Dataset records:
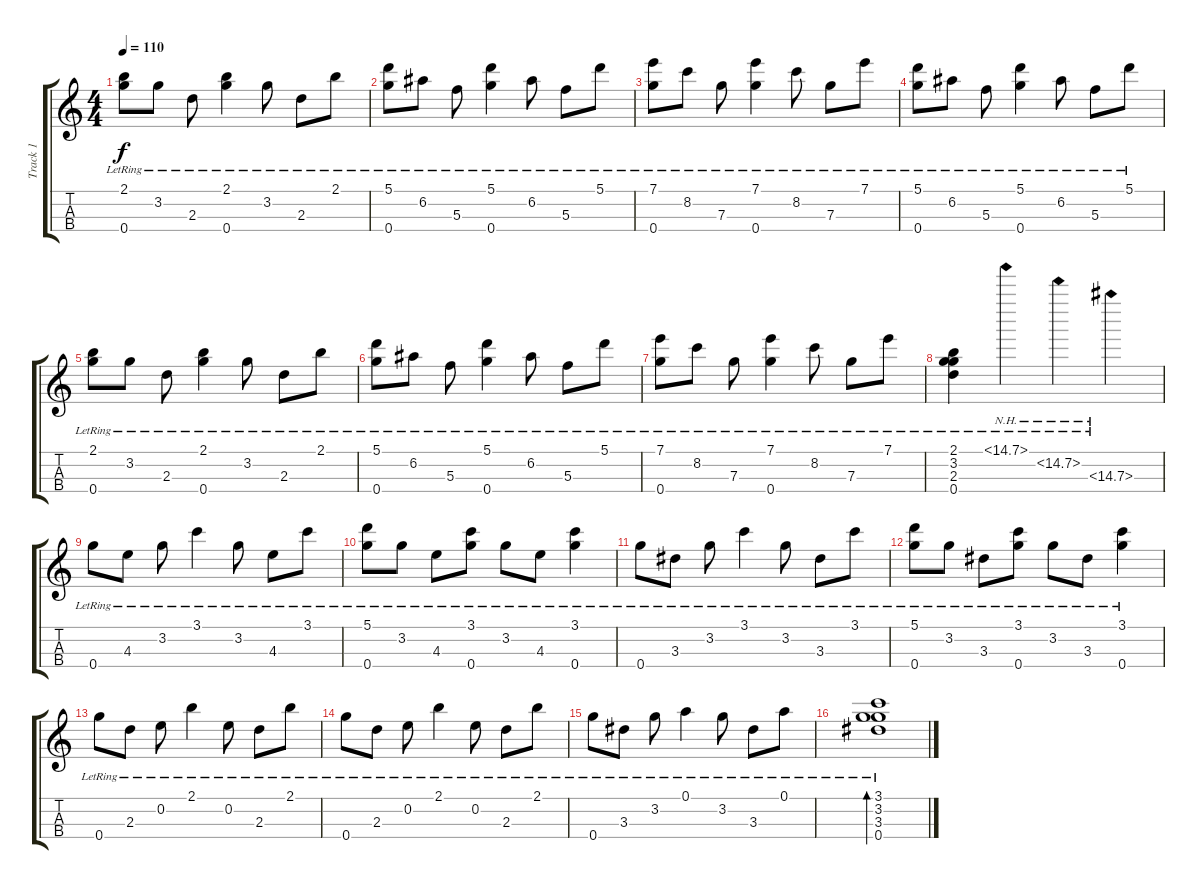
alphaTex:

\track ("Track 1" "Track 1") {instrument acousticguitarnylon}
\staff {score tabs}
\tuning (A4 E4 C4 G4) {hide}
\ts (4 4)
\tempo 110
\clef g2
\ks c
(2.1{lr} 0.4{lr}).8{dy f} 3.2{lr}.8 2.3{lr}.8 (2.1{lr} 0.4{lr}).4 3.2{lr}.8 2.3{lr}.8 2.1{lr}.8 |
(5.1{lr} 0.4{lr}).8 6.2{lr}.8 5.3{lr}.8 (5.1{lr} 0.4{lr}).4 6.2{lr}.8 5.3{lr}.8 5.1{lr}.8 |
(7.1{lr} 0.4{lr}).8 8.2{lr}.8 7.3{lr}.8 (7.1{lr} 0.4{lr}).4 8.2{lr}.8 7.3{lr}.8 7.1{lr}.8 |
(5.1{lr} 0.4{lr}).8 6.2{lr}.8 5.3{lr}.8 (5.1{lr} 0.4{lr}).4 6.2{lr}.8 5.3{lr}.8 5.1{lr}.8 |
(2.1{lr} 0.4{lr}).8 3.2{lr}.8 2.3{lr}.8 (2.1{lr} 0.4{lr}).4 3.2{lr}.8 2.3{lr}.8 2.1{lr}.8 |
(5.1{lr} 0.4{lr}).8 6.2{lr}.8 5.3{lr}.8 (5.1{lr} 0.4{lr}).4 6.2{lr}.8 5.3{lr}.8 5.1{lr}.8 |
(7.1{lr} 0.4{lr}).8 8.2{lr}.8 7.3{lr}.8 (7.1{lr} 0.4{lr}).4 8.2{lr}.8 7.3{lr}.8 7.1{lr}.8 |
(2.1{lr} 3.2{lr} 2.3{lr} 0.4{lr}).4 14.1{nh lr}.4 15.2{nh lr}.4 14.3{nh lr}.4 |
0.4{lr}.8 4.3{lr}.8 3.2{lr}.8 3.1{lr}.4 3.2{lr}.8 4.3{lr}.8 3.1{lr}.8 |
(5.1{lr} 0.4{lr}).8 3.2{lr}.8 4.3{lr}.8 (3.1{lr} 0.4{lr}).8 3.2{lr}.8 4.3{lr}.8 (3.1{lr} 0.4{lr}).4 |
0.4{lr}.8 3.3{lr}.8 3.2{lr}.8 3.1{lr}.4 3.2{lr}.8 3.3{lr}.8 3.1{lr}.8 |
(5.1{lr} 0.4{lr}).8 3.2{lr}.8 3.3{lr}.8 (3.1{lr} 0.4{lr}).8 3.2{lr}.8 3.3{lr}.8 (3.1{lr} 0.4{lr}).4 |
0.4{lr}.8 2.3{lr}.8 0.2{lr}.8 2.1{lr}.4 0.2{lr}.8 2.3{lr}.8 2.1{lr}.8 |
0.4{lr}.8 2.3{lr}.8 0.2{lr}.8 2.1{lr}.4 0.2{lr}.8 2.3{lr}.8 2.1{lr}.8 |
0.4{lr}.8 3.3{lr}.8 3.2{lr}.8 0.1{lr}.4 3.2{lr}.8 3.3{lr}.8 0.1{lr}.8 |
(3.1{lr} 3.2{lr} 3.3{lr} 0.4{lr}).1{bd 120}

WHAT TO DO: Rewrite the entries above with "acousticguitarnylon" swapped for "acousticguitarsteel" and everything else left as it is. Leave the pictures out of your answer.

COMPLETED TASK:
alphaTex:

\track ("Track 1" "Track 1") {instrument acousticguitarsteel}
\staff {score tabs}
\tuning (A4 E4 C4 G4) {hide}
\ts (4 4)
\tempo 110
\clef g2
\ks c
(2.1{lr} 0.4{lr}).8{dy f} 3.2{lr}.8 2.3{lr}.8 (2.1{lr} 0.4{lr}).4 3.2{lr}.8 2.3{lr}.8 2.1{lr}.8 |
(5.1{lr} 0.4{lr}).8 6.2{lr}.8 5.3{lr}.8 (5.1{lr} 0.4{lr}).4 6.2{lr}.8 5.3{lr}.8 5.1{lr}.8 |
(7.1{lr} 0.4{lr}).8 8.2{lr}.8 7.3{lr}.8 (7.1{lr} 0.4{lr}).4 8.2{lr}.8 7.3{lr}.8 7.1{lr}.8 |
(5.1{lr} 0.4{lr}).8 6.2{lr}.8 5.3{lr}.8 (5.1{lr} 0.4{lr}).4 6.2{lr}.8 5.3{lr}.8 5.1{lr}.8 |
(2.1{lr} 0.4{lr}).8 3.2{lr}.8 2.3{lr}.8 (2.1{lr} 0.4{lr}).4 3.2{lr}.8 2.3{lr}.8 2.1{lr}.8 |
(5.1{lr} 0.4{lr}).8 6.2{lr}.8 5.3{lr}.8 (5.1{lr} 0.4{lr}).4 6.2{lr}.8 5.3{lr}.8 5.1{lr}.8 |
(7.1{lr} 0.4{lr}).8 8.2{lr}.8 7.3{lr}.8 (7.1{lr} 0.4{lr}).4 8.2{lr}.8 7.3{lr}.8 7.1{lr}.8 |
(2.1{lr} 3.2{lr} 2.3{lr} 0.4{lr}).4 14.1{nh lr}.4 15.2{nh lr}.4 14.3{nh lr}.4 |
0.4{lr}.8 4.3{lr}.8 3.2{lr}.8 3.1{lr}.4 3.2{lr}.8 4.3{lr}.8 3.1{lr}.8 |
(5.1{lr} 0.4{lr}).8 3.2{lr}.8 4.3{lr}.8 (3.1{lr} 0.4{lr}).8 3.2{lr}.8 4.3{lr}.8 (3.1{lr} 0.4{lr}).4 |
0.4{lr}.8 3.3{lr}.8 3.2{lr}.8 3.1{lr}.4 3.2{lr}.8 3.3{lr}.8 3.1{lr}.8 |
(5.1{lr} 0.4{lr}).8 3.2{lr}.8 3.3{lr}.8 (3.1{lr} 0.4{lr}).8 3.2{lr}.8 3.3{lr}.8 (3.1{lr} 0.4{lr}).4 |
0.4{lr}.8 2.3{lr}.8 0.2{lr}.8 2.1{lr}.4 0.2{lr}.8 2.3{lr}.8 2.1{lr}.8 |
0.4{lr}.8 2.3{lr}.8 0.2{lr}.8 2.1{lr}.4 0.2{lr}.8 2.3{lr}.8 2.1{lr}.8 |
0.4{lr}.8 3.3{lr}.8 3.2{lr}.8 0.1{lr}.4 3.2{lr}.8 3.3{lr}.8 0.1{lr}.8 |
(3.1{lr} 3.2{lr} 3.3{lr} 0.4{lr}).1{bd 120}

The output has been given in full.